Comment ne pas être profondément triste ce soir ? Le second tour des élections présidentielles voit s’affronter Emmanuel Macron et Marine Le Pen. Le premier, avec son ministre de l’éducation, a profondément abîmé l’école depuis 2017 ; il a dit, ces derniers jours, son mépris pour le corps enseignant et sa volonté de dynamiter le service public en mettant systématiquement en concurrence les personnes et les établissements. La seconde incarne le contraire même du projet de l’Ecole de la République : l’exclusion contre l’éducation, le repli sur soi contre l’ouverture à l’altérité, la fascination pour l’autoritarisme contre la formation à la démocratie, la xénophobie contre la fraternité… Comment en sommes-nous arrivés là ? Comment ne pas être en colère de voir que les défenseurs du service public de l’éducation n’ont pas réussi à s’entendre pour construire ensemble une véritable alternative ? Comment avoir laissé le débat public ignorer aussi largement les véritables enjeux éducatifs et s’enliser dans les propos les plus démagogiques pour opposer les enseignants et les parents ?
Nous n’avons pas su nous faire entendre
Pour des éducateurs qui travaillent au quotidien pour plus d’émancipation et de solidarité, ce second tour des élections présidentielles constitue une épreuve et, à bien des égards, le signe d’un échec.
Nous n’avons pas su nous faire entendre. Nous n’avons pas su dire à nos concitoyens à quel point la politique de Jean-Michel Blanquer a été une catastrophe pour l’avenir de leurs enfants et de notre pays : en réduisant les apprentissages aux automatismes, en laissant s’accroître de terribles inégalités dans le système scolaire, en caporalisant les personnels…
Mais peut-être nous n’avons pas su, non plus, porter assez haut les valeurs de Ferdinand Buisson et de Jean Zay, de l’Education populaire et du Conseil national de la Résistance ? Nous avons laissé s’instiller la peste de l’identitarisme, des logiques de bouc émissaire et de la surenchère de la haine…

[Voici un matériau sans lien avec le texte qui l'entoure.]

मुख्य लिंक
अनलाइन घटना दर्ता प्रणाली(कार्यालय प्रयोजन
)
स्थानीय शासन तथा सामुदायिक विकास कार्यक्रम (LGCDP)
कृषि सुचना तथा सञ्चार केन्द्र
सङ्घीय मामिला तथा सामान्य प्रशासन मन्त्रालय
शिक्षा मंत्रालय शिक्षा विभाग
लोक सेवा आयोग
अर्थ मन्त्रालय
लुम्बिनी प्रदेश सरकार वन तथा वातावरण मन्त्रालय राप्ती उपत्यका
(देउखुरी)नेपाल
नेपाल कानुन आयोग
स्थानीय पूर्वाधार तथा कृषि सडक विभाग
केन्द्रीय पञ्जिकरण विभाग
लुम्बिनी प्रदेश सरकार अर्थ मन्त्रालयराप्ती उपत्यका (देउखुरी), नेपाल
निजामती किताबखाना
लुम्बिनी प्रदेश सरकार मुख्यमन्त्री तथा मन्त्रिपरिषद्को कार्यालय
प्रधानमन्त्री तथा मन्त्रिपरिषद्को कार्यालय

Certes, les enseignants ne sont pas les seuls responsables de la droitisation à laquelle nous assistons. Les médias, emportés, pour beaucoup, par la surenchère populiste, les financiers qui spéculent sur la démagogie, les errances passées d’une gauche paralysée par ses baronnies… tout cela a contribué à façonner ce que nous vivons…
Se remettre à l’ouvrage
Mais, les enseignants ont joué un rôle historique dans l’histoire de la République. Et, pour l’immense majorité d’entre eux, ils se sentent exclus du second tour des élections présidentielles. Certes, ils ne désespèrent pas : ils savent que, dans le registre de l’humain, rien n’est jamais définitivement joué ; ils expérimentent au quotidien que, pour chacune et chacun, tout reste toujours possible. Ils vont reconstituer leurs forces et se remettre à l’ouvrage.
Et puis, aujourd’hui, les enseignants ont un profond sentiment de leur responsabilité : leur déception n’enlèvera rien à leur détermination. Il n’y a pas de symétrie, pour eux, entre un adversaire politique qu’ils ont combattu loyalement et le danger d’une extrême droite dont le projet est clairement contraire aux valeurs de liberté, d’égalité et de fraternité qui sont inscrites au fronton de leurs écoles.
C’est pourquoi c’est sans le moindre état d’âme que je voterai, pour ma part, Emmanuel Macron. Sans lui donner le moindre blanc-seing. En conscience que les combats, sous son prochain quinquennat, seront difficiles. Qu’il nous faudra construire des alliances fortes avec les parents, les mouvements d’Education populaire, les collectivités territoriales. Que la priorité à l’éducation devra être gagnée pied à pied contre toutes les logiques de sélection, que nous devrons faire cesser des querelles inutiles pour construire, avec tous ceux et toutes celles qui y aspirent, un projet alternatif d’émancipation et de solidarité. Pour tous les éducateurs, la tristesse et la colère sont légitimes. Le découragement est possible. La résignation est exclue.